Hmm. Obviously you all know my anti- Brexit stance and I can't say I know anything about cheese regulations (!) but when I read that in bed this morning, my first thought was that he was short sighted not to do something about an EU operation during the period.

I was running a service (translation) company with a lot of EU clients that I presumed would be fairly robust in terms of post- Brexit compliance/ trading etc. and the first thing I did was register an EU company and then we eventually went onto make an acquisition of a firm in Poland to ensure we had continued operations for those clients should we need to use it. (Though in the end, it didn't really matter). If he could afford £1 million in a warehouse, he could have looked at a small EU acquisition fairly comfortably I'd have thought.

Of course, the whole issue around EU taxation/ tariffs/ bloody VET certificates (who knew!?) IS a massive problem and one we've shot ourselves in the foot with, but this is also bad business to me.
 
We need to hear more stories like this. Its fucking tragic that a successful business became unviable overnight, but more importantly people need to know just how contemptuous the government is about it all.

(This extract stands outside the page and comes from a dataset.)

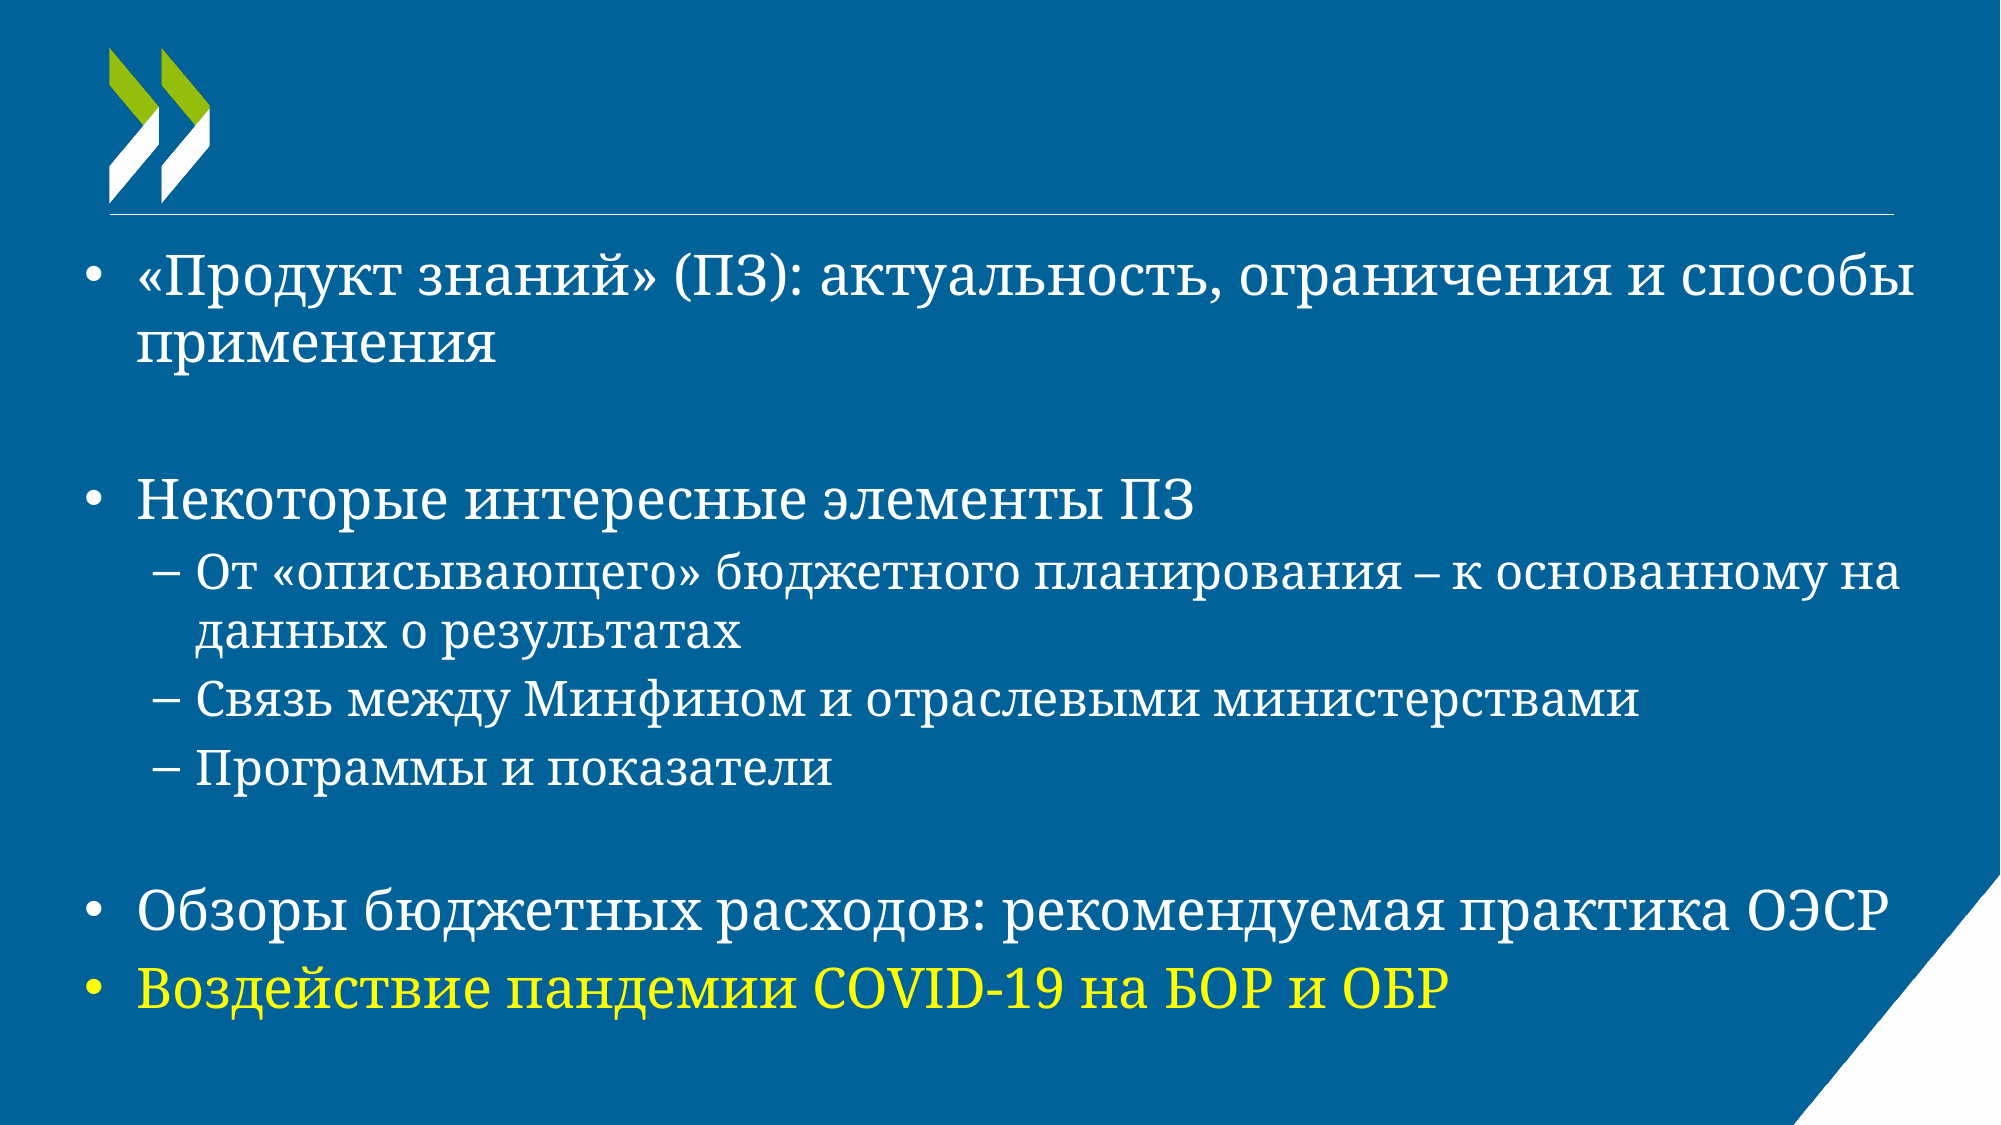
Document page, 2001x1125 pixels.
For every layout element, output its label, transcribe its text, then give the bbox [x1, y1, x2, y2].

list «Продукт знаний» (ПЗ): актуальность, ограничения и способы применения Некоторые интересные элементы ПЗ От «описывающего» бюджетного планирования – к основанному на данных о результатах Связь между Минфином и отраслевыми министерствами Программы и показатели Обзоры бюджетных расходов: рекомендуемая практика ОЭСР Воздействие пандемии COVID-19 на БОР и ОБР [69, 232, 1942, 1083]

A lot of local businesses here are part of the automotive supply chain and they've had the shit kicked out of them by Brexit. These are companies exporting small components and they're mired in an endless swamp of red tape.
 
Hmm. Obviously you all know my anti- Brexit stance and I can't say I know anything about cheese regulations (!) but when I read that in bed this morning, my first thought was that he was short sighted not to do something about an EU operation during the period.

I was running a service (translation) company with a lot of EU clients that I presumed would be fairly robust in terms of post- Brexit compliance/ trading etc. and the first thing I did was register an EU company and then we eventually went onto make an acquisition of a firm in Poland to ensure we had continued operations for those clients should we need to use it. (Though in the end, it didn't really matter). If he could afford £1 million in a warehouse, he could have looked at a small EU acquisition fairly comfortably I'd have thought.

Of course, the whole issue around EU taxation/ tariffs/ bloody VET certificates (who knew!?) IS a massive problem and one we've shot ourselves in the foot with, but this is also bad business to me.

Supplying services to the EU and supplying product is totally different. Ms Ron's (ex)company in manufacturing looked into the cost and it just wasn't feasible.
 
Supplying services to the EU and supplying product is totally different. Ms Ron's (ex)company in manufacturing looked into the cost and it just wasn't feasible.

That was exactly my point about not knowing anything about selling cheese, but I still think it's short sighted for a company of that size not to have done anything about it- when the article seems to suggest that the resolution was having an EU outlet.

But I mean, I'm splitting hairs here, I absolutely agree with the theory behind what you're saying.
 
A lot of local businesses here are part of the automotive supply chain and they've had the shit kicked out of them by Brexit. These are companies exporting small components and they're mired in an endless swamp of red tape.

All that disgusting EU red tape I bet 👀
 
However awful Liz Truss was, the great gift she gave us was that she single-handedly buried the notion of a Singapore-on-Thames, and thus the entire argument for Brexit.